Input data ->
———
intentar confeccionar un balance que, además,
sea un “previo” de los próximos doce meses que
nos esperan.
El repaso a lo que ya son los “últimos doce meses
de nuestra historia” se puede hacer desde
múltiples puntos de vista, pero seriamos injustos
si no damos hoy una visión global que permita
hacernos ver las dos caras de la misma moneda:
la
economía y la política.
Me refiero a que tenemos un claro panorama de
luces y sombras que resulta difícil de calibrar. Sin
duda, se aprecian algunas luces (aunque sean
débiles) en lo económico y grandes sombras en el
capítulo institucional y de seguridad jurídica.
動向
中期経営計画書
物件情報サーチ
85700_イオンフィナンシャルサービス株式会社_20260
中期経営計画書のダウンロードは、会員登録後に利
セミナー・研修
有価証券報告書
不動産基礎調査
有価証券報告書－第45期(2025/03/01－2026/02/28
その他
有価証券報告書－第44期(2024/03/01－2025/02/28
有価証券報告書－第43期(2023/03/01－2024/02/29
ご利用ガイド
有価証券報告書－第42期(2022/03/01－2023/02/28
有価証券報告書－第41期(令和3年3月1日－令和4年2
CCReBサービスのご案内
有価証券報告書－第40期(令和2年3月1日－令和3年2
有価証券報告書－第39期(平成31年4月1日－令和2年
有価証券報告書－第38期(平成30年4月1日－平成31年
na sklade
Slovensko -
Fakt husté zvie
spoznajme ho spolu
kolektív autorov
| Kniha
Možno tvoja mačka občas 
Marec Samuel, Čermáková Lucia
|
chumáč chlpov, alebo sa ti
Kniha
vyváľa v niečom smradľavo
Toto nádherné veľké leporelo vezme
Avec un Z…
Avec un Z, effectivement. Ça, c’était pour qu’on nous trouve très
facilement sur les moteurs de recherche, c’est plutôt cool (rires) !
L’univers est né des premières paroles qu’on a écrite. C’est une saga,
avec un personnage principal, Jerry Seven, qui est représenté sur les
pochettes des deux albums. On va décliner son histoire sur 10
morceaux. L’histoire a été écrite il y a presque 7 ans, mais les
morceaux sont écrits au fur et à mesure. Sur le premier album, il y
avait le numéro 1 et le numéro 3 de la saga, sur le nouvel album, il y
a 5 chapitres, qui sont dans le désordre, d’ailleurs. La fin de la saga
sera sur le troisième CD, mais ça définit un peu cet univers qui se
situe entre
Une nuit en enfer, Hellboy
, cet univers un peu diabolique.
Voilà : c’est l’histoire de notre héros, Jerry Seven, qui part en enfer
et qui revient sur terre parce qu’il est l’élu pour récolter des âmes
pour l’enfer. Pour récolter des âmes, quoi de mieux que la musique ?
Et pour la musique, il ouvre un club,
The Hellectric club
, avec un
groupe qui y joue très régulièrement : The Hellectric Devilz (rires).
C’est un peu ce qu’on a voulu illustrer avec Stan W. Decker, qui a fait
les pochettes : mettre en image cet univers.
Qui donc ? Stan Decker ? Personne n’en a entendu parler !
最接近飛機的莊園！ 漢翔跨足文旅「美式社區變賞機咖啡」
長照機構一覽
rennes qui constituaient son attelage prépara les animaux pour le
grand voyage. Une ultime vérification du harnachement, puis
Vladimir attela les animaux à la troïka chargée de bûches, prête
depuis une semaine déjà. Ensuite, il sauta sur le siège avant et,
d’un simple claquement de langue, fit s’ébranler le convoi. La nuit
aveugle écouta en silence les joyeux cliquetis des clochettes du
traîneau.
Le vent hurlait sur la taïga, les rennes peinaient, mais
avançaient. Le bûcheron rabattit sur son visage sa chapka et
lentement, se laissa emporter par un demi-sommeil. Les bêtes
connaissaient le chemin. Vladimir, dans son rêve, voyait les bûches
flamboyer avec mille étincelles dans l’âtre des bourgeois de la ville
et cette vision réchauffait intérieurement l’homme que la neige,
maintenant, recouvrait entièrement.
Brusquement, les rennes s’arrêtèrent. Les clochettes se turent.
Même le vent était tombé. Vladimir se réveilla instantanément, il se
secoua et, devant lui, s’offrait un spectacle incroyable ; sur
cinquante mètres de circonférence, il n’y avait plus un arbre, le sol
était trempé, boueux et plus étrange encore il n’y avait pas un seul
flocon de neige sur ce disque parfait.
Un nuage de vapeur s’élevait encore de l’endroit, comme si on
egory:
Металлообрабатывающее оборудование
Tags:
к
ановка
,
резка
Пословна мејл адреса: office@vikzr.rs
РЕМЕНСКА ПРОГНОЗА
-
———
Brief -> Every record should be retyped so that it matches the original exactly.

Output of the task ->
intentar confeccionar un balance que, además,
sea un “previo” de los próximos doce meses que
nos esperan.
El repaso a lo que ya son los “últimos doce meses
de nuestra historia” se puede hacer desde
múltiples puntos de vista, pero seriamos injustos
si no damos hoy una visión global que permita
hacernos ver las dos caras de la misma moneda:
la
economía y la política.
Me refiero a que tenemos un claro panorama de
luces y sombras que resulta difícil de calibrar. Sin
duda, se aprecian algunas luces (aunque sean
débiles) en lo económico y grandes sombras en el
capítulo institucional y de seguridad jurídica.
動向
中期経営計画書
物件情報サーチ
85700_イオンフィナンシャルサービス株式会社_20260
中期経営計画書のダウンロードは、会員登録後に利
セミナー・研修
有価証券報告書
不動産基礎調査
有価証券報告書－第45期(2025/03/01－2026/02/28
その他
有価証券報告書－第44期(2024/03/01－2025/02/28
有価証券報告書－第43期(2023/03/01－2024/02/29
ご利用ガイド
有価証券報告書－第42期(2022/03/01－2023/02/28
有価証券報告書－第41期(令和3年3月1日－令和4年2
CCReBサービスのご案内
有価証券報告書－第40期(令和2年3月1日－令和3年2
有価証券報告書－第39期(平成31年4月1日－令和2年
有価証券報告書－第38期(平成30年4月1日－平成31年
na sklade
Slovensko -
Fakt husté zvie
spoznajme ho spolu
kolektív autorov
| Kniha
Možno tvoja mačka občas 
Marec Samuel, Čermáková Lucia
|
chumáč chlpov, alebo sa ti
Kniha
vyváľa v niečom smradľavo
Toto nádherné veľké leporelo vezme
Avec un Z…
Avec un Z, effectivement. Ça, c’était pour qu’on nous trouve très
facilement sur les moteurs de recherche, c’est plutôt cool (rires) !
L’univers est né des premières paroles qu’on a écrite. C’est une saga,
avec un personnage principal, Jerry Seven, qui est représenté sur les
pochettes des deux albums. On va décliner son histoire sur 10
morceaux. L’histoire a été écrite il y a presque 7 ans, mais les
morceaux sont écrits au fur et à mesure. Sur le premier album, il y
avait le numéro 1 et le numéro 3 de la saga, sur le nouvel album, il y
a 5 chapitres, qui sont dans le désordre, d’ailleurs. La fin de la saga
sera sur le troisième CD, mais ça définit un peu cet univers qui se
situe entre
Une nuit en enfer, Hellboy
, cet univers un peu diabolique.
Voilà : c’est l’histoire de notre héros, Jerry Seven, qui part en enfer
et qui revient sur terre parce qu’il est l’élu pour récolter des âmes
pour l’enfer. Pour récolter des âmes, quoi de mieux que la musique ?
Et pour la musique, il ouvre un club,
The Hellectric club
, avec un
groupe qui y joue très régulièrement : The Hellectric Devilz (rires).
C’est un peu ce qu’on a voulu illustrer avec Stan W. Decker, qui a fait
les pochettes : mettre en image cet univers.
Qui donc ? Stan Decker ? Personne n’en a entendu parler !
最接近飛機的莊園！ 漢翔跨足文旅「美式社區變賞機咖啡」
長照機構一覽
rennes qui constituaient son attelage prépara les animaux pour le
grand voyage. Une ultime vérification du harnachement, puis
Vladimir attela les animaux à la troïka chargée de bûches, prête
depuis une semaine déjà. Ensuite, il sauta sur le siège avant et,
d’un simple claquement de langue, fit s’ébranler le convoi. La nuit
aveugle écouta en silence les joyeux cliquetis des clochettes du
traîneau.
Le vent hurlait sur la taïga, les rennes peinaient, mais
avançaient. Le bûcheron rabattit sur son visage sa chapka et
lentement, se laissa emporter par un demi-sommeil. Les bêtes
connaissaient le chemin. Vladimir, dans son rêve, voyait les bûches
flamboyer avec mille étincelles dans l’âtre des bourgeois de la ville
et cette vision réchauffait intérieurement l’homme que la neige,
maintenant, recouvrait entièrement.
Brusquement, les rennes s’arrêtèrent. Les clochettes se turent.
Même le vent était tombé. Vladimir se réveilla instantanément, il se
secoua et, devant lui, s’offrait un spectacle incroyable ; sur
cinquante mètres de circonférence, il n’y avait plus un arbre, le sol
était trempé, boueux et plus étrange encore il n’y avait pas un seul
flocon de neige sur ce disque parfait.
Un nuage de vapeur s’élevait encore de l’endroit, comme si on
egory:
Металлообрабатывающее оборудование
Tags:
к
ановка
,
резка
Пословна мејл адреса: office@vikzr.rs
РЕМЕНСКА ПРОГНОЗА
-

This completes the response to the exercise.